PROMPT =>
Can you copy out every one of the items below, character for character, with nothing changed?

======== LISTING ========

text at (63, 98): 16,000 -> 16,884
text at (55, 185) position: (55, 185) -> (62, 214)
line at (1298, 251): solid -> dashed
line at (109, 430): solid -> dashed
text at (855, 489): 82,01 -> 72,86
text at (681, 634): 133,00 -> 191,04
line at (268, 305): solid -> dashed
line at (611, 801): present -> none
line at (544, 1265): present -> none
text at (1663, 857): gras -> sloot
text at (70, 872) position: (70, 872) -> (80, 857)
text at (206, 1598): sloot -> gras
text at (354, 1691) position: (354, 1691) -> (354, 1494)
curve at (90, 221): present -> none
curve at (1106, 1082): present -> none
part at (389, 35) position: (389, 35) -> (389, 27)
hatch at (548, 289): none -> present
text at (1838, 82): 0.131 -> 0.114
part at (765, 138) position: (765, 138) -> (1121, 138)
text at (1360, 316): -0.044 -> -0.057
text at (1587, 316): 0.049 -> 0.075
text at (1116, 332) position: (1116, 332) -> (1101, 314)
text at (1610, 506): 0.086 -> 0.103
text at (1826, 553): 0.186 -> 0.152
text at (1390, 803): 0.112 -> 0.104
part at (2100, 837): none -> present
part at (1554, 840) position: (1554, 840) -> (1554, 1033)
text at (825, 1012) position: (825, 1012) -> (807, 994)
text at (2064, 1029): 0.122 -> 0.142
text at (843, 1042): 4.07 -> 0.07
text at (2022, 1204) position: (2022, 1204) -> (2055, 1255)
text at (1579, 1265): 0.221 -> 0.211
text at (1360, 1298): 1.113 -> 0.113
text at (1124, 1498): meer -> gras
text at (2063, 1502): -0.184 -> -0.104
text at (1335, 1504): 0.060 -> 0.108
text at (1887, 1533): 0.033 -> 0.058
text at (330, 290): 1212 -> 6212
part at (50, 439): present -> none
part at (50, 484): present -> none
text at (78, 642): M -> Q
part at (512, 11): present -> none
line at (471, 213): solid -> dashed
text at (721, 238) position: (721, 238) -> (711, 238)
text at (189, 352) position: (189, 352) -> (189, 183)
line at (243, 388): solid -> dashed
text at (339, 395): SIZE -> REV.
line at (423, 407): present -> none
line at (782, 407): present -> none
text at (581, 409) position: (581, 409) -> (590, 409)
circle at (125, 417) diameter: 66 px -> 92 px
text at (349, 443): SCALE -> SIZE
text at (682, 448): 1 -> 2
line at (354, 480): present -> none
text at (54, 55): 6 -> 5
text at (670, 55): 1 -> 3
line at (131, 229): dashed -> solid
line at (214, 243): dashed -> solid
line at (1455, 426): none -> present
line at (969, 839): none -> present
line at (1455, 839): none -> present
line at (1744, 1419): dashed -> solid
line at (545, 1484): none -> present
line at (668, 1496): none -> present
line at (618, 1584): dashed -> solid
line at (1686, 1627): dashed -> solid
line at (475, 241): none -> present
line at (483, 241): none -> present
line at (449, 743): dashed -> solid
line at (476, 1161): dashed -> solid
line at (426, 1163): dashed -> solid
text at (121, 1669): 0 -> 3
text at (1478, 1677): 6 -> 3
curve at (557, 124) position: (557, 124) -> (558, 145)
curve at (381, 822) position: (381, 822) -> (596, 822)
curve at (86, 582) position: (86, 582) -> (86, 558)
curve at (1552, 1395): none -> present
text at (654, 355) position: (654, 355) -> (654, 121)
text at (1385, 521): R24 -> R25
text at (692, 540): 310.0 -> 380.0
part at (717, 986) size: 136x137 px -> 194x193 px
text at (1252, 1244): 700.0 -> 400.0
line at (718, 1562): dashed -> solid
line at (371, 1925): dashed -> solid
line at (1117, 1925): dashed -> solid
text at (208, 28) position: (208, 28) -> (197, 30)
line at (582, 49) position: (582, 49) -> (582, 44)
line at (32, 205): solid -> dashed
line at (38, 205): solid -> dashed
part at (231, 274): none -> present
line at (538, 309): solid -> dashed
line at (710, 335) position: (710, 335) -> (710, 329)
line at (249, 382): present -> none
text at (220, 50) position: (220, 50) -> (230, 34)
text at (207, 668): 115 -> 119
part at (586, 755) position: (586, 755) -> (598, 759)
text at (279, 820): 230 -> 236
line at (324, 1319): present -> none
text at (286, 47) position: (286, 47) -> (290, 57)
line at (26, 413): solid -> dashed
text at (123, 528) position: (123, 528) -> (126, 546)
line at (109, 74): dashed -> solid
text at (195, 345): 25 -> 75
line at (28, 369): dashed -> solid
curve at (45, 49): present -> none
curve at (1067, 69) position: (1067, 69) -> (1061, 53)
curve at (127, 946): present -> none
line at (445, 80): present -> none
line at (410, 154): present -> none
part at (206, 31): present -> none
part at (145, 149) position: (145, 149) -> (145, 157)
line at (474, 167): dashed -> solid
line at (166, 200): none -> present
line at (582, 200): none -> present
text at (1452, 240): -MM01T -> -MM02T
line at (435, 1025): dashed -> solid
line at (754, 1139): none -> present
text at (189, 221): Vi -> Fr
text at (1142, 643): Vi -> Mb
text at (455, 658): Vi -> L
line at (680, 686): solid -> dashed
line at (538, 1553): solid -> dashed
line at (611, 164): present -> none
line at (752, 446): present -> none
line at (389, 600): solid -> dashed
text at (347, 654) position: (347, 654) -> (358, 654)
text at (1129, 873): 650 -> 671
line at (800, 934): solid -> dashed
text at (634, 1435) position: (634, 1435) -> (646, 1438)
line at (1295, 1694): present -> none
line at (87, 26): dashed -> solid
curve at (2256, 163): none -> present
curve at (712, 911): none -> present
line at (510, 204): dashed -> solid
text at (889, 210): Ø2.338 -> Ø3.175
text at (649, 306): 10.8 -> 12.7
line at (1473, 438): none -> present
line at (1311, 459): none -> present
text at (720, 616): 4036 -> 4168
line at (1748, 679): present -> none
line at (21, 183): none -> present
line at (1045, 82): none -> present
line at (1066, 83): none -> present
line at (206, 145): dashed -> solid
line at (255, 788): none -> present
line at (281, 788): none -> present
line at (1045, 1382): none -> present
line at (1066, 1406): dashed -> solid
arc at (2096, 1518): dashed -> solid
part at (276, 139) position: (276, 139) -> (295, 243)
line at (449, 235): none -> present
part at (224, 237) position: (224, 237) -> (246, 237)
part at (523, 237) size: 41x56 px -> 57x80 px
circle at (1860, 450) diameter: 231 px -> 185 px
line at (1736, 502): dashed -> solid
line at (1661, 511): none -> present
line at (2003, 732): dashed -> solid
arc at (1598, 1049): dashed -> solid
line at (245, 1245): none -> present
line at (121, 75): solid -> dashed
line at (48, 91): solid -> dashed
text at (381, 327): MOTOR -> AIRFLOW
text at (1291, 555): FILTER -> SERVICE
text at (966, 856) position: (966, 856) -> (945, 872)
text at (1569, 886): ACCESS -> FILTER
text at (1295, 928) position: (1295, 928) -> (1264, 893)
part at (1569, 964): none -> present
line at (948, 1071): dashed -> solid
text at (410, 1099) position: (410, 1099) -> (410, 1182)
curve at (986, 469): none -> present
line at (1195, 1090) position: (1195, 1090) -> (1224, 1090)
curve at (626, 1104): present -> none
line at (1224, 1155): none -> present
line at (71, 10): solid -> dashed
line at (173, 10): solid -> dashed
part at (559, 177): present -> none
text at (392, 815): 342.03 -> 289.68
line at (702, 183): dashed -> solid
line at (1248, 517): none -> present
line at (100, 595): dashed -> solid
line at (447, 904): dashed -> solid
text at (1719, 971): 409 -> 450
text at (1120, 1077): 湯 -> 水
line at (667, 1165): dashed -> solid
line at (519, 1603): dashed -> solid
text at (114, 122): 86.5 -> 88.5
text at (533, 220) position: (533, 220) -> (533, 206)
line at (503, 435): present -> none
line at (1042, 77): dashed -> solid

========

CORRECT ANSWER =>
text at (63, 98): 16,000 -> 16,884
text at (55, 185) position: (55, 185) -> (62, 214)
line at (1298, 251): solid -> dashed
line at (109, 430): solid -> dashed
text at (855, 489): 82,01 -> 72,86
text at (681, 634): 133,00 -> 191,04
line at (268, 305): solid -> dashed
line at (611, 801): present -> none
line at (544, 1265): present -> none
text at (1663, 857): gras -> sloot
text at (70, 872) position: (70, 872) -> (80, 857)
text at (206, 1598): sloot -> gras
text at (354, 1691) position: (354, 1691) -> (354, 1494)
curve at (90, 221): present -> none
curve at (1106, 1082): present -> none
part at (389, 35) position: (389, 35) -> (389, 27)
hatch at (548, 289): none -> present
text at (1838, 82): 0.131 -> 0.114
part at (765, 138) position: (765, 138) -> (1121, 138)
text at (1360, 316): -0.044 -> -0.057
text at (1587, 316): 0.049 -> 0.075
text at (1116, 332) position: (1116, 332) -> (1101, 314)
text at (1610, 506): 0.086 -> 0.103
text at (1826, 553): 0.186 -> 0.152
text at (1390, 803): 0.112 -> 0.104
part at (2100, 837): none -> present
part at (1554, 840) position: (1554, 840) -> (1554, 1033)
text at (825, 1012) position: (825, 1012) -> (807, 994)
text at (2064, 1029): 0.122 -> 0.142
text at (843, 1042): 4.07 -> 0.07
text at (2022, 1204) position: (2022, 1204) -> (2055, 1255)
text at (1579, 1265): 0.221 -> 0.211
text at (1360, 1298): 1.113 -> 0.113
text at (1124, 1498): meer -> gras
text at (2063, 1502): -0.184 -> -0.104
text at (1335, 1504): 0.060 -> 0.108
text at (1887, 1533): 0.033 -> 0.058
text at (330, 290): 1212 -> 6212
part at (50, 439): present -> none
part at (50, 484): present -> none
text at (78, 642): M -> Q
part at (512, 11): present -> none
line at (471, 213): solid -> dashed
text at (721, 238) position: (721, 238) -> (711, 238)
text at (189, 352) position: (189, 352) -> (189, 183)
line at (243, 388): solid -> dashed
text at (339, 395): SIZE -> REV.
line at (423, 407): present -> none
line at (782, 407): present -> none
text at (581, 409) position: (581, 409) -> (590, 409)
circle at (125, 417) diameter: 66 px -> 92 px
text at (349, 443): SCALE -> SIZE
text at (682, 448): 1 -> 2
line at (354, 480): present -> none
text at (54, 55): 6 -> 5
text at (670, 55): 1 -> 3
line at (131, 229): dashed -> solid
line at (214, 243): dashed -> solid
line at (1455, 426): none -> present
line at (969, 839): none -> present
line at (1455, 839): none -> present
line at (1744, 1419): dashed -> solid
line at (545, 1484): none -> present
line at (668, 1496): none -> present
line at (618, 1584): dashed -> solid
line at (1686, 1627): dashed -> solid
line at (475, 241): none -> present
line at (483, 241): none -> present
line at (449, 743): dashed -> solid
line at (476, 1161): dashed -> solid
line at (426, 1163): dashed -> solid
text at (121, 1669): 0 -> 3
text at (1478, 1677): 6 -> 3
curve at (557, 124) position: (557, 124) -> (558, 145)
curve at (381, 822) position: (381, 822) -> (596, 822)
curve at (86, 582) position: (86, 582) -> (86, 558)
curve at (1552, 1395): none -> present
text at (654, 355) position: (654, 355) -> (654, 121)
text at (1385, 521): R24 -> R25
text at (692, 540): 310.0 -> 380.0
part at (717, 986) size: 136x137 px -> 194x193 px
text at (1252, 1244): 700.0 -> 400.0
line at (718, 1562): dashed -> solid
line at (371, 1925): dashed -> solid
line at (1117, 1925): dashed -> solid
text at (208, 28) position: (208, 28) -> (197, 30)
line at (582, 49) position: (582, 49) -> (582, 44)
line at (32, 205): solid -> dashed
line at (38, 205): solid -> dashed
part at (231, 274): none -> present
line at (538, 309): solid -> dashed
line at (710, 335) position: (710, 335) -> (710, 329)
line at (249, 382): present -> none
text at (220, 50) position: (220, 50) -> (230, 34)
text at (207, 668): 115 -> 119
part at (586, 755) position: (586, 755) -> (598, 759)
text at (279, 820): 230 -> 236
line at (324, 1319): present -> none
text at (286, 47) position: (286, 47) -> (290, 57)
line at (26, 413): solid -> dashed
text at (123, 528) position: (123, 528) -> (126, 546)
line at (109, 74): dashed -> solid
text at (195, 345): 25 -> 75
line at (28, 369): dashed -> solid
curve at (45, 49): present -> none
curve at (1067, 69) position: (1067, 69) -> (1061, 53)
curve at (127, 946): present -> none
line at (445, 80): present -> none
line at (410, 154): present -> none
part at (206, 31): present -> none
part at (145, 149) position: (145, 149) -> (145, 157)
line at (474, 167): dashed -> solid
line at (166, 200): none -> present
line at (582, 200): none -> present
text at (1452, 240): -MM01T -> -MM02T
line at (435, 1025): dashed -> solid
line at (754, 1139): none -> present
text at (189, 221): Vi -> Fr
text at (1142, 643): Vi -> Mb
text at (455, 658): Vi -> L
line at (680, 686): solid -> dashed
line at (538, 1553): solid -> dashed
line at (611, 164): present -> none
line at (752, 446): present -> none
line at (389, 600): solid -> dashed
text at (347, 654) position: (347, 654) -> (358, 654)
text at (1129, 873): 650 -> 671
line at (800, 934): solid -> dashed
text at (634, 1435) position: (634, 1435) -> (646, 1438)
line at (1295, 1694): present -> none
line at (87, 26): dashed -> solid
curve at (2256, 163): none -> present
curve at (712, 911): none -> present
line at (510, 204): dashed -> solid
text at (889, 210): Ø2.338 -> Ø3.175
text at (649, 306): 10.8 -> 12.7
line at (1473, 438): none -> present
line at (1311, 459): none -> present
text at (720, 616): 4036 -> 4168
line at (1748, 679): present -> none
line at (21, 183): none -> present
line at (1045, 82): none -> present
line at (1066, 83): none -> present
line at (206, 145): dashed -> solid
line at (255, 788): none -> present
line at (281, 788): none -> present
line at (1045, 1382): none -> present
line at (1066, 1406): dashed -> solid
arc at (2096, 1518): dashed -> solid
part at (276, 139) position: (276, 139) -> (295, 243)
line at (449, 235): none -> present
part at (224, 237) position: (224, 237) -> (246, 237)
part at (523, 237) size: 41x56 px -> 57x80 px
circle at (1860, 450) diameter: 231 px -> 185 px
line at (1736, 502): dashed -> solid
line at (1661, 511): none -> present
line at (2003, 732): dashed -> solid
arc at (1598, 1049): dashed -> solid
line at (245, 1245): none -> present
line at (121, 75): solid -> dashed
line at (48, 91): solid -> dashed
text at (381, 327): MOTOR -> AIRFLOW
text at (1291, 555): FILTER -> SERVICE
text at (966, 856) position: (966, 856) -> (945, 872)
text at (1569, 886): ACCESS -> FILTER
text at (1295, 928) position: (1295, 928) -> (1264, 893)
part at (1569, 964): none -> present
line at (948, 1071): dashed -> solid
text at (410, 1099) position: (410, 1099) -> (410, 1182)
curve at (986, 469): none -> present
line at (1195, 1090) position: (1195, 1090) -> (1224, 1090)
curve at (626, 1104): present -> none
line at (1224, 1155): none -> present
line at (71, 10): solid -> dashed
line at (173, 10): solid -> dashed
part at (559, 177): present -> none
text at (392, 815): 342.03 -> 289.68
line at (702, 183): dashed -> solid
line at (1248, 517): none -> present
line at (100, 595): dashed -> solid
line at (447, 904): dashed -> solid
text at (1719, 971): 409 -> 450
text at (1120, 1077): 湯 -> 水
line at (667, 1165): dashed -> solid
line at (519, 1603): dashed -> solid
text at (114, 122): 86.5 -> 88.5
text at (533, 220) position: (533, 220) -> (533, 206)
line at (503, 435): present -> none
line at (1042, 77): dashed -> solid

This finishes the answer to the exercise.